Please say whether each statement agrees with the Landtrek text below, answering yes or no and quoting the words of the text that decide it. 1. The Landtrek could still be bought in Mexico after March 2024. 2. In Uruguay, the imported 1.9-litre turbo-diesel came in both 4x2 and 4x4. 3. The 2.2 Multijet Evo engine is paired with a six-speed automatic transmission.

STUDY TEXT:
——————————
Mexico was the first Latin American market of the Landtrek. Introduced in November 2020 for the 2021 model year, the Mexican market Landtrek was available with the 2.4-litre turbocharged petrol and the 1.9-litre turbo-diesel. As of March 2024 it is no longer available in Mexico.

==== Uruguay ====
The Landtrek went on sale in late June 2021 as an imported model from China. Engine options are 2.4-litre turbocharged petrol (4x2) and 1.9-litre turbo-diesel (4x2 and 4x4). The locally assembled Landtrek was available since mid-2023; the engine range sees the addition of the 2.2 HDi four-cylinder diesel DW12 (2179 cc) PSA, delivering 180 PS and paired with a six-speed manual or six-speed automatic transmission. This engine will also be mounted on the twin Fiat Titano.

In December 2024, the new MY2025 range was announced, featuring the introduction of the new 2.2 Multijet Evo diesel engine (2184 cc) Fiat, produced in Pratola Serra (AV), which replaces the previous 2.2 HDI PSA engine. The new 2.2 Multijet delivers 200 PS and is paired with a six-speed manual or eight-speed automatic transmission.
——————————
THE DATA:
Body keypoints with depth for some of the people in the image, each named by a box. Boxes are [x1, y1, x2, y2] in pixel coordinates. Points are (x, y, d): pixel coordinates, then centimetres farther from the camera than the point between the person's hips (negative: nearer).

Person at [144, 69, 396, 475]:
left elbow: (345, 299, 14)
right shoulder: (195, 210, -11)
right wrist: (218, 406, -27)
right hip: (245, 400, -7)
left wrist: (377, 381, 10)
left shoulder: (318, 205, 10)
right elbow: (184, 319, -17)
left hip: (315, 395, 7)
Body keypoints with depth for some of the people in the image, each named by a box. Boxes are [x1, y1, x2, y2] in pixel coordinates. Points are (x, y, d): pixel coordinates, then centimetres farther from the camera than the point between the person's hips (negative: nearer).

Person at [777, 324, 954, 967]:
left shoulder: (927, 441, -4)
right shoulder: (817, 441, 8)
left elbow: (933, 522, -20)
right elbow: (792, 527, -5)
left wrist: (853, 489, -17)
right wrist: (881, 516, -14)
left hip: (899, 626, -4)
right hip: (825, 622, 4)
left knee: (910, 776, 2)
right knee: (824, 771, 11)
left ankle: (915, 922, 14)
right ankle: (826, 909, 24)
——————————
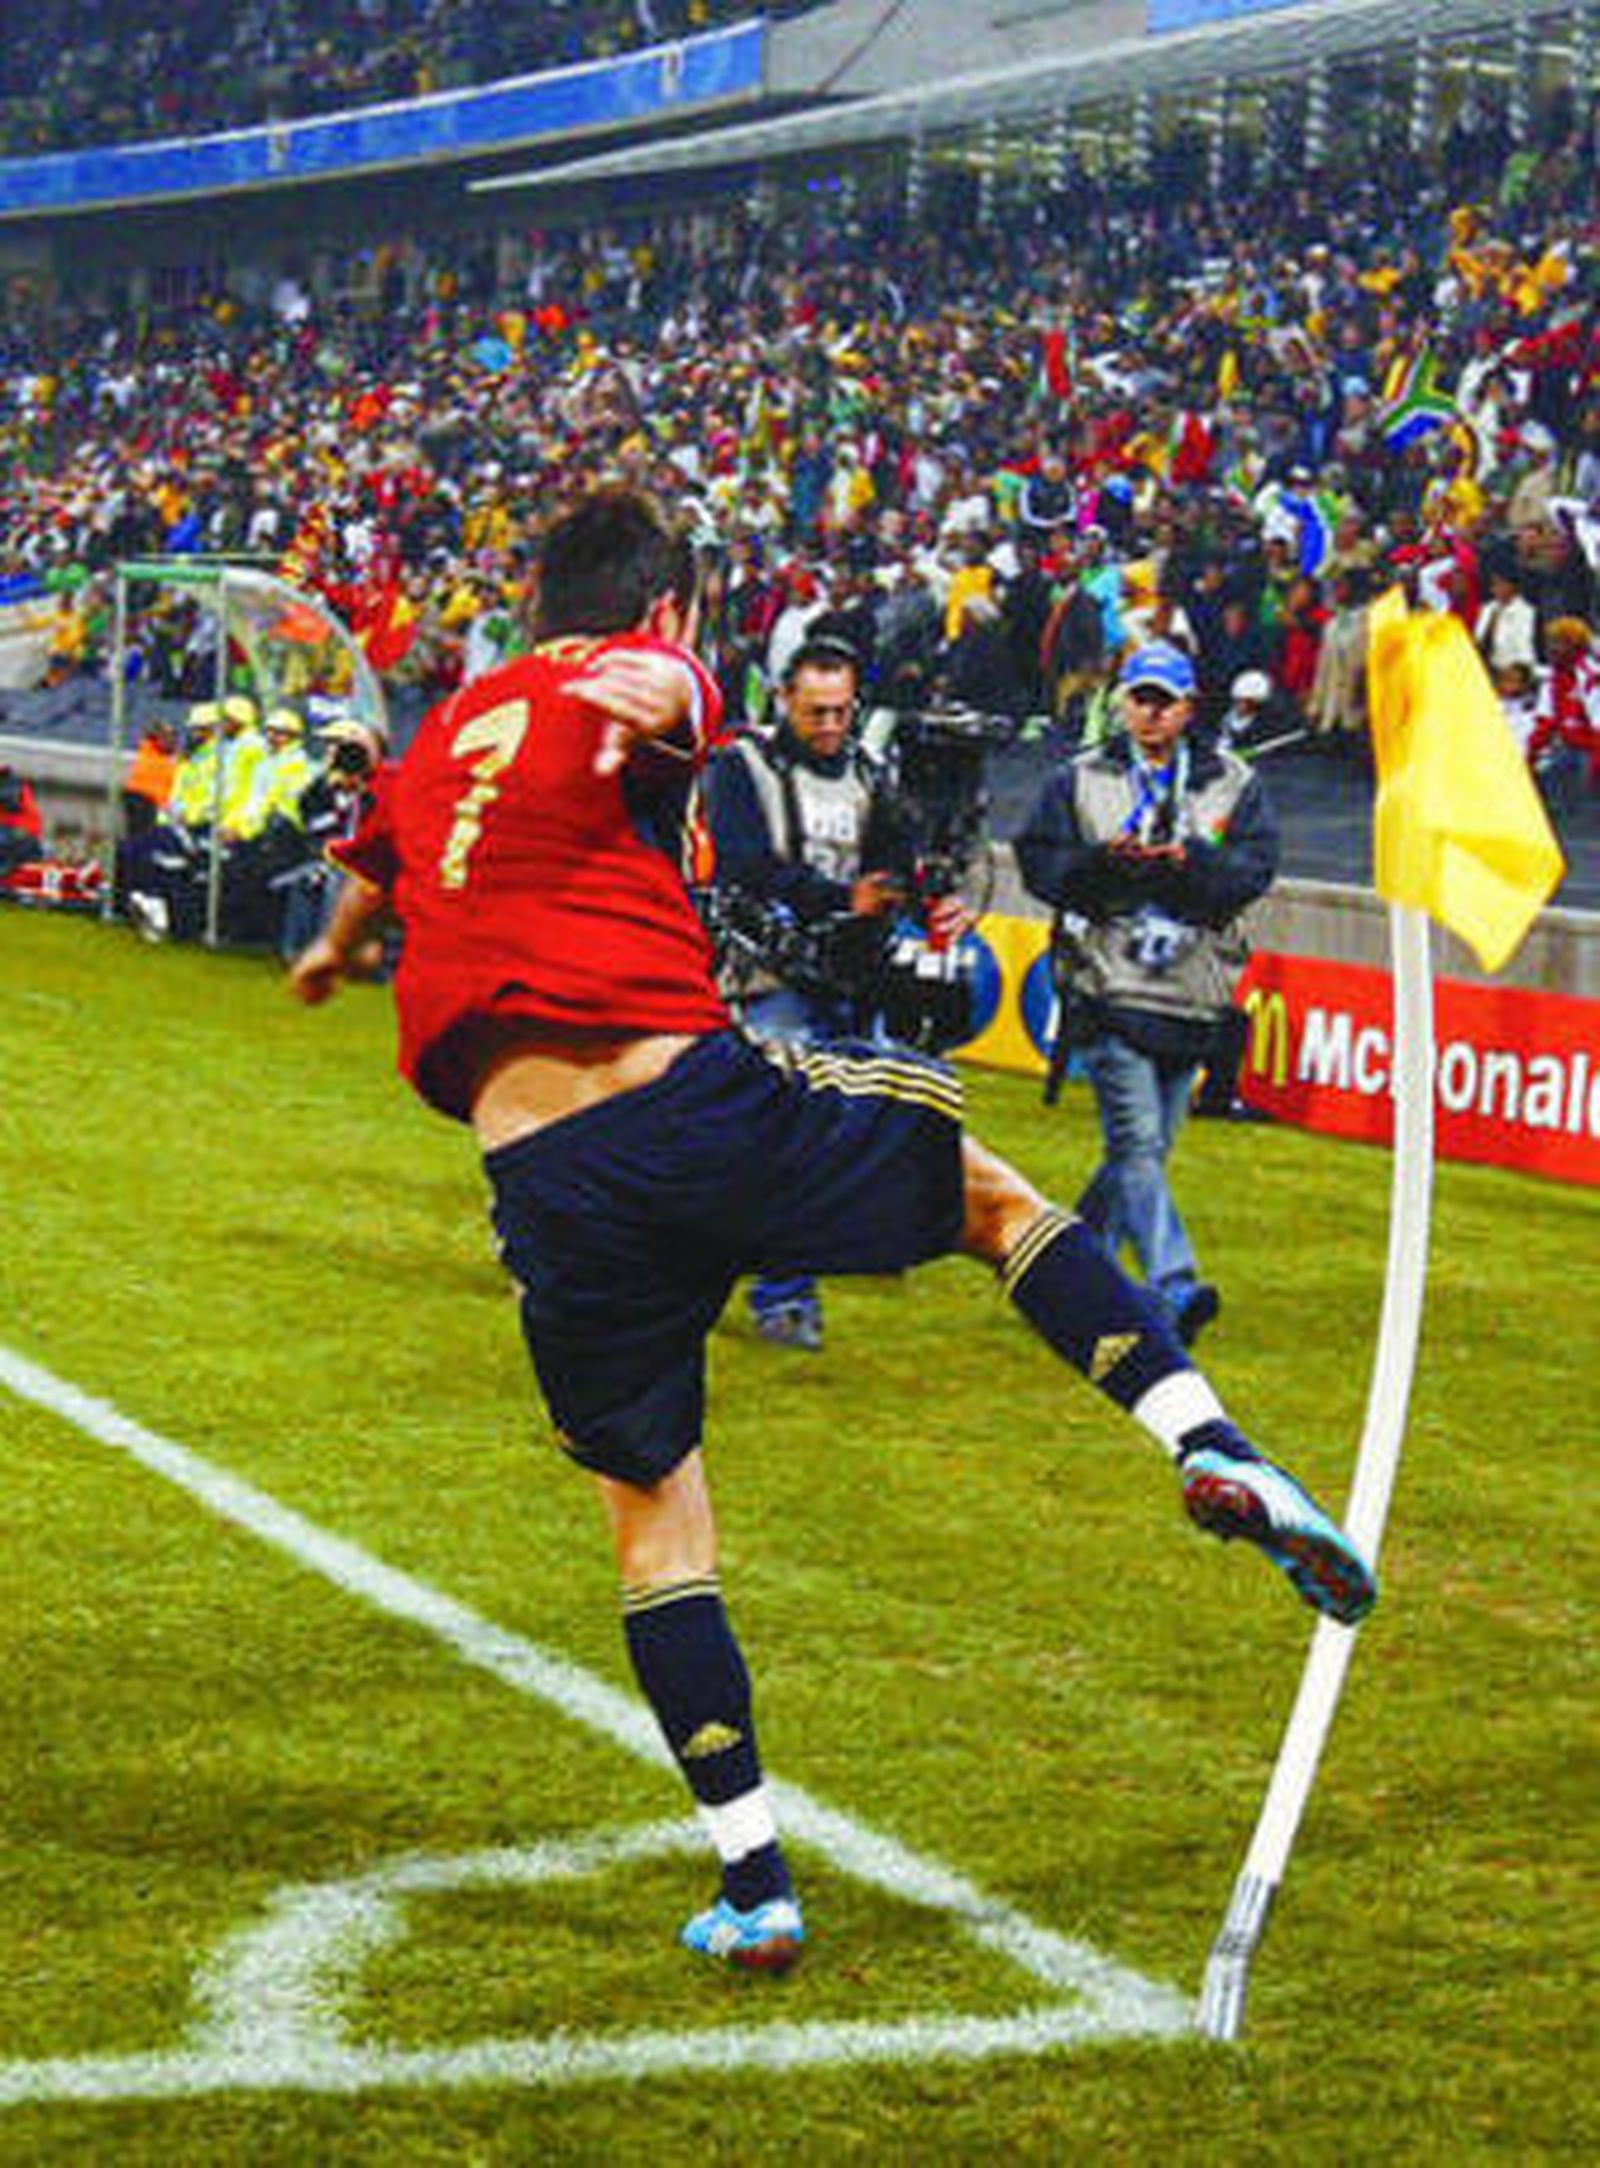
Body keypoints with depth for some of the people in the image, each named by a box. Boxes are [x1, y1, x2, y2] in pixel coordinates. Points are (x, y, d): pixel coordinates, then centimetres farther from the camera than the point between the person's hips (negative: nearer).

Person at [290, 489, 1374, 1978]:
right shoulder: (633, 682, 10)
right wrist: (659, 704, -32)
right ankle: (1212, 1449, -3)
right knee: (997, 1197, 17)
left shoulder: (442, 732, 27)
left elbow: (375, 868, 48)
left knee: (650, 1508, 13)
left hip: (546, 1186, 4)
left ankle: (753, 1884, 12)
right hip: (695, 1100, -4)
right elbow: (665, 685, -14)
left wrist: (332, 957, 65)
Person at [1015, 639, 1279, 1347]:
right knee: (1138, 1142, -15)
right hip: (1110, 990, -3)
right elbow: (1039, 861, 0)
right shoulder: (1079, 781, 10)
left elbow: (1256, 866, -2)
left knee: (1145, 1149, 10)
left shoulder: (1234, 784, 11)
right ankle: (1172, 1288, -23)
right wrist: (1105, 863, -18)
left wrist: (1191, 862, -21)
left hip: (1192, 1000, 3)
——————————
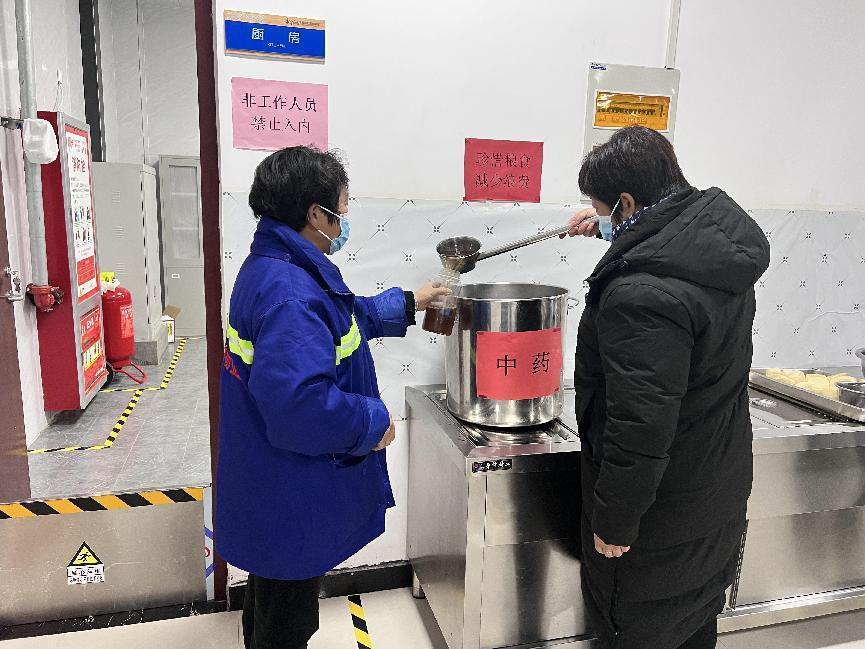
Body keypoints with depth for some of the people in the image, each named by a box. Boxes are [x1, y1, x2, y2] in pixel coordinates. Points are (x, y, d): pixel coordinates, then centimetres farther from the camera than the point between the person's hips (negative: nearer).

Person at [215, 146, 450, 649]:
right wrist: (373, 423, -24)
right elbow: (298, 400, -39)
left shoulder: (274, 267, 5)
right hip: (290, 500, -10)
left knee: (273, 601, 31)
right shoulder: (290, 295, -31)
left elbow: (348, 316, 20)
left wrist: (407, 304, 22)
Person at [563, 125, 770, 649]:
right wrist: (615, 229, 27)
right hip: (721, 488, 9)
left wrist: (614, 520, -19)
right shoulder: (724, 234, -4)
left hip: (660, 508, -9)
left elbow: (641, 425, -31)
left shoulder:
——————————
SOLUTION TO THIS TASK:
1. No: "As of March 2024 it is no longer available in Mexico."
2. Yes: "1.9-litre turbo-diesel (4x2 and 4x4)"
3. No: "paired with a six-speed manual or eight-speed automatic transmission"